A murderer has failed in a High Court bid to prevent his conviction being reported during an inquest examining his role in the fatal shooting of an army officer almost 40 years ago.
Duncan Munro McLuckie was due to give evidence at the fresh probe into the shooting of Warrant Officer Bernard Adamson, 30, at a military firing range in Co Fermanagh, but the hearing has now been adjourned to allow him to consider whether he will appeal against the court decision.
Mr Adamson's family expressed dismay at the latest delay to the new inquest, which was ordered by the Attorney General. One of his daughters - Catherine Adamson Mercer - had flown from America to give evidence.
McLuckie fired the shot that killed the father of four in 1972 but was not charged over an incident the Ministry of Defence concluded was a tragic accident in which live cartridges had got mixed in with blank rounds. An inquest in the same year returned an open verdict.
But 17 years later, having left the army, McLuckie was convicted of murder over an unconnected death and is serving a life sentence in a high security prison in the north of England.
It was these facts that the 'high risk' category A prisoner in HMP Frankland did not want reported in the press during the fresh inquest claiming it could have influenced the jury's deliberations.

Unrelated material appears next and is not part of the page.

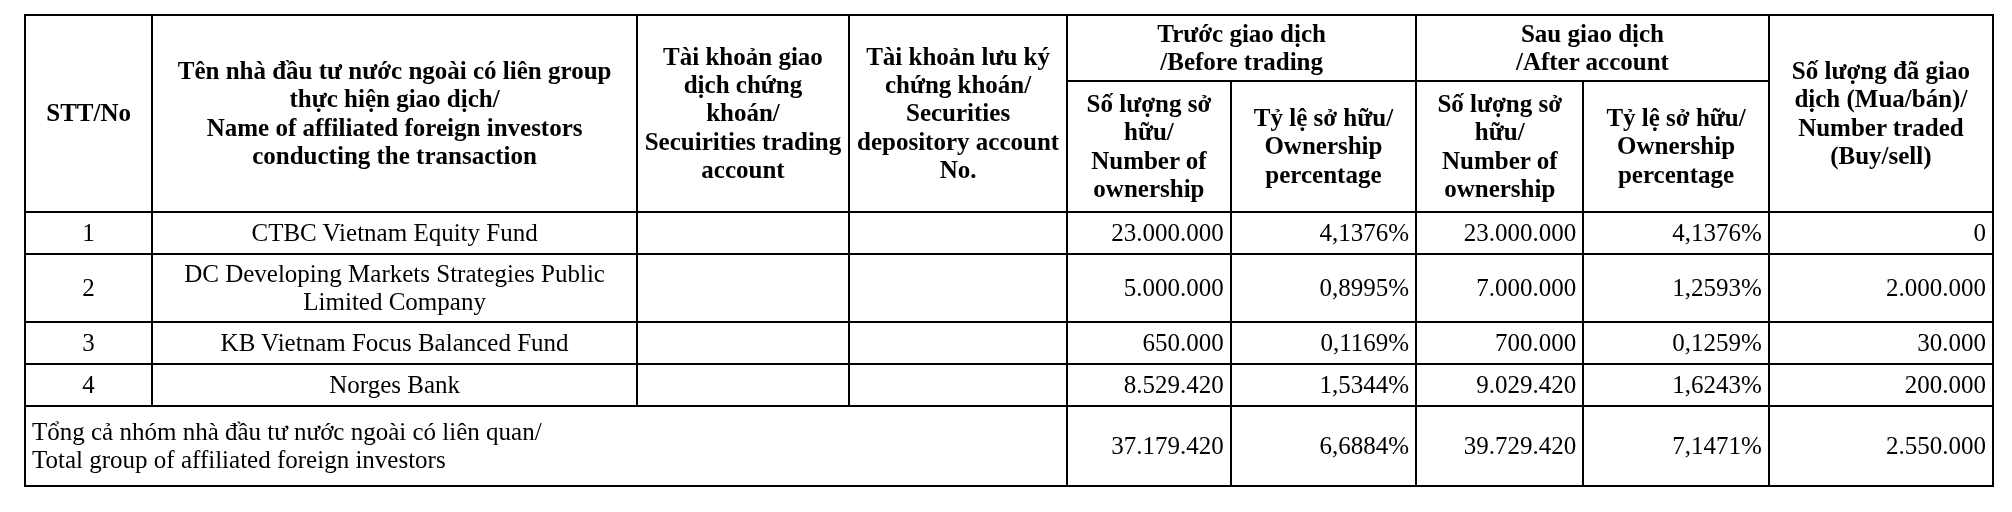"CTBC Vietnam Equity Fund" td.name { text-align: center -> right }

On Tuesday, Northern Ireland's Senior Coroner John Leckey refused to grant the reporting restriction. Among his reasons was the fact McLuckie's status and conviction had already been widely reported after being raised in open court during preliminary hearings ahead of the inquest. Within hours, the prisoner's legal representatives took emergency judicial review proceedings at Belfast High Court seeking to overturn Mr Leckey's decision.
But on Wednesday morning Mr Justice Treacy upheld the coroner's ruling and dismissed the application.
When the inquest resumed at Belfast's coroner's court, McLuckie's lawyers said they would need time to decide whether they would appeal Mr Treacy's decision.
In light of that indication, Mr Leckey said it would not be appropriate to continue with the inquest and discharged the jury.